_What you have to do_
Count the lines of the records below that contain the string "results", treating uppercase and lowercase as different, and reply with only the number.

** START OF Input material **

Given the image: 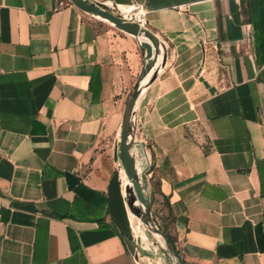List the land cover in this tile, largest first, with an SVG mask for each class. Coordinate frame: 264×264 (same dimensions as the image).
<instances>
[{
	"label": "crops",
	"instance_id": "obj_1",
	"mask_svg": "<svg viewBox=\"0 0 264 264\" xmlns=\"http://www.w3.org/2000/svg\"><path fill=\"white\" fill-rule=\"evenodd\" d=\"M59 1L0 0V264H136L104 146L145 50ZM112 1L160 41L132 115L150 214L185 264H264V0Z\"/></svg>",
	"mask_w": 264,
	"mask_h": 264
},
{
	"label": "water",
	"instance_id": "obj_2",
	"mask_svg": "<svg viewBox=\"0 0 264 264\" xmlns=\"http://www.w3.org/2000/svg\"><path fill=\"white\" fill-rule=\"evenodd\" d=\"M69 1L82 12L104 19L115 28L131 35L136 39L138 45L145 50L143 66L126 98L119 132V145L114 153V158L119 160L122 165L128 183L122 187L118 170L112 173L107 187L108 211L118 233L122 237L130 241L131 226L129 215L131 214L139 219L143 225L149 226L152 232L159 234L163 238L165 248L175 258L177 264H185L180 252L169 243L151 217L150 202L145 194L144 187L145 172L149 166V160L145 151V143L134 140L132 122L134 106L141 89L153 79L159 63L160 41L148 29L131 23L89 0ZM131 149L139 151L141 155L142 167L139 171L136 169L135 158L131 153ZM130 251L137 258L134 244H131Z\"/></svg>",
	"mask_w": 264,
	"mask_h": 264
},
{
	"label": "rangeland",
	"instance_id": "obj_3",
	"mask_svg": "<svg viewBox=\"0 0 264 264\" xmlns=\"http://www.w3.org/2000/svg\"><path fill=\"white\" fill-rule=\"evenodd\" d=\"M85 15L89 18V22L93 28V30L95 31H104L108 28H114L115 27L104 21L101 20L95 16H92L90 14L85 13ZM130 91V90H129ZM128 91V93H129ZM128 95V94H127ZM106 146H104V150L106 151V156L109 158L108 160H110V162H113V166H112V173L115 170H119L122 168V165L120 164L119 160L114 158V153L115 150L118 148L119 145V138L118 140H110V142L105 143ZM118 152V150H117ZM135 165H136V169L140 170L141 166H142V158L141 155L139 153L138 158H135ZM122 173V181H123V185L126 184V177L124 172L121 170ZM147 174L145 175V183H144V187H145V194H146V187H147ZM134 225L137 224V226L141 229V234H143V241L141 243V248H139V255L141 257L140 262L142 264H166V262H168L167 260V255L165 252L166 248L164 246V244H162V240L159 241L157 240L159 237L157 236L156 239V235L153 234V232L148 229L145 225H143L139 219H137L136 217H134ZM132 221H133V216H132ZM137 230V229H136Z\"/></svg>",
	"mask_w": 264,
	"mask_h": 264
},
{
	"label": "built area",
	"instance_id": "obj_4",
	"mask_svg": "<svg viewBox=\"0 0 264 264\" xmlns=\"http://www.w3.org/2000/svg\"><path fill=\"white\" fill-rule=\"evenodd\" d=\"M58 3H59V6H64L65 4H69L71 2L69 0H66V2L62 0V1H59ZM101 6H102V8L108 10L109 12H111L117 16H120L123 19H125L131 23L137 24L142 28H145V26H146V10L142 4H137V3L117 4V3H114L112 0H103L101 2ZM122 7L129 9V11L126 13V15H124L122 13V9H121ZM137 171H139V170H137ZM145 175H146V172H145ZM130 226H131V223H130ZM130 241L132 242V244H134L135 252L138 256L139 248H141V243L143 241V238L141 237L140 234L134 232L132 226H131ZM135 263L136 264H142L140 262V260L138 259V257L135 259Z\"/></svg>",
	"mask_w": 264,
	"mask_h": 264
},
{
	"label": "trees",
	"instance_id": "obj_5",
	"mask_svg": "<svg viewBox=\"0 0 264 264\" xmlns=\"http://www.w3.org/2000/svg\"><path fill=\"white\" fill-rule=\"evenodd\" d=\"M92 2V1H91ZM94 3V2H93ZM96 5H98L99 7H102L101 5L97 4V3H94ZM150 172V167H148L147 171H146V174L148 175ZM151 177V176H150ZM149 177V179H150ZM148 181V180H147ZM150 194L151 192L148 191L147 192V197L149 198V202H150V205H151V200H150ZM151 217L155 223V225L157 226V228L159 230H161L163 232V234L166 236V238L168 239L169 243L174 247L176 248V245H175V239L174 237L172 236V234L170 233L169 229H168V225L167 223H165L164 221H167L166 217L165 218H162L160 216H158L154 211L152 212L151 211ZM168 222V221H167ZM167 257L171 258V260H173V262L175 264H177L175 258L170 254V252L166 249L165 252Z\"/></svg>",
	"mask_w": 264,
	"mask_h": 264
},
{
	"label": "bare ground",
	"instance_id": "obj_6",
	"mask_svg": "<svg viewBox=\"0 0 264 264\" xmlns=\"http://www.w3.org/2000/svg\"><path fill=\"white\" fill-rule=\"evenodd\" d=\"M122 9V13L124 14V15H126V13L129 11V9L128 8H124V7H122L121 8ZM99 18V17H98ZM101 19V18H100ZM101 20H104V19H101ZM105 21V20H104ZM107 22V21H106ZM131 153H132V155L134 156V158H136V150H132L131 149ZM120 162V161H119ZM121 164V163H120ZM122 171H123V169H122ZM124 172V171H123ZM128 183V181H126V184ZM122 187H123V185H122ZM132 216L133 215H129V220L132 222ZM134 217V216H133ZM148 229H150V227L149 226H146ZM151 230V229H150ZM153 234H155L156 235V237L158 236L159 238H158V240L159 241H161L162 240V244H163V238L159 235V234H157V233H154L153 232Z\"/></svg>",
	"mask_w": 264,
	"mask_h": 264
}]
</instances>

** END OF Input material **
** START OF Input material **

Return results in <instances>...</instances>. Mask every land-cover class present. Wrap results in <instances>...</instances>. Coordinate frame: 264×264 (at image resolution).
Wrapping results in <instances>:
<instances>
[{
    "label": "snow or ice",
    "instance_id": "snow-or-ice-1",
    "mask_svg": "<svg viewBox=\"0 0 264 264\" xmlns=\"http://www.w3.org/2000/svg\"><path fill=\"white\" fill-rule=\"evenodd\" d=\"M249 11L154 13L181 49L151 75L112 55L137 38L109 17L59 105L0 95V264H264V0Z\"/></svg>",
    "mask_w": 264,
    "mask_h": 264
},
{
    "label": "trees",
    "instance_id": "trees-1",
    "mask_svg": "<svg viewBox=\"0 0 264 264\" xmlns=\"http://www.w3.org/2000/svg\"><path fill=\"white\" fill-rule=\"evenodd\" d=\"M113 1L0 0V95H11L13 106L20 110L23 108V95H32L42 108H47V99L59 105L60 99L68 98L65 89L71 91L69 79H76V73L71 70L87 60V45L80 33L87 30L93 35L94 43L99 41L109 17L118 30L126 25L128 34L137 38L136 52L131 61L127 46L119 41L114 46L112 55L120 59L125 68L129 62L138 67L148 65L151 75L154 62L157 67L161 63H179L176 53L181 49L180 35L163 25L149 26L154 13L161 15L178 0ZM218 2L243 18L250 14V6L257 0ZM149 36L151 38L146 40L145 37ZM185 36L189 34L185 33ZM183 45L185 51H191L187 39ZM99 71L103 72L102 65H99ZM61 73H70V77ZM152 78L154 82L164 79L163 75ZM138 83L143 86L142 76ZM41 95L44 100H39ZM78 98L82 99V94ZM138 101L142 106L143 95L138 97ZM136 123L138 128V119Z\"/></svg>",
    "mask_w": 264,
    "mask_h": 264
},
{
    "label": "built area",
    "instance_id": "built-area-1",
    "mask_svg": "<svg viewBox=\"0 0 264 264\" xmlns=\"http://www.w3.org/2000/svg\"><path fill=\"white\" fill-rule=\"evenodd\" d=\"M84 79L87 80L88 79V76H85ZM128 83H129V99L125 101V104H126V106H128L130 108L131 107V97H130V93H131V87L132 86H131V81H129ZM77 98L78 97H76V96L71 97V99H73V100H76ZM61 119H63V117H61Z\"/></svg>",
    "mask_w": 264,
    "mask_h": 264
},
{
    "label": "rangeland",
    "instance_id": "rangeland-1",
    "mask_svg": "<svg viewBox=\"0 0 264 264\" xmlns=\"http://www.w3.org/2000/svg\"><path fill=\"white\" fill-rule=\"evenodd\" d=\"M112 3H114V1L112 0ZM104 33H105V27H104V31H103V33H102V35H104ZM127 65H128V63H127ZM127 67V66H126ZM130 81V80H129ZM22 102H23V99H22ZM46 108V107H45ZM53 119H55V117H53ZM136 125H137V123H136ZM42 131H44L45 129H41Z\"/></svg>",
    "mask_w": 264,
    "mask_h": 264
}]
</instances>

** END OF Input material **

_Answer for this exercise_
2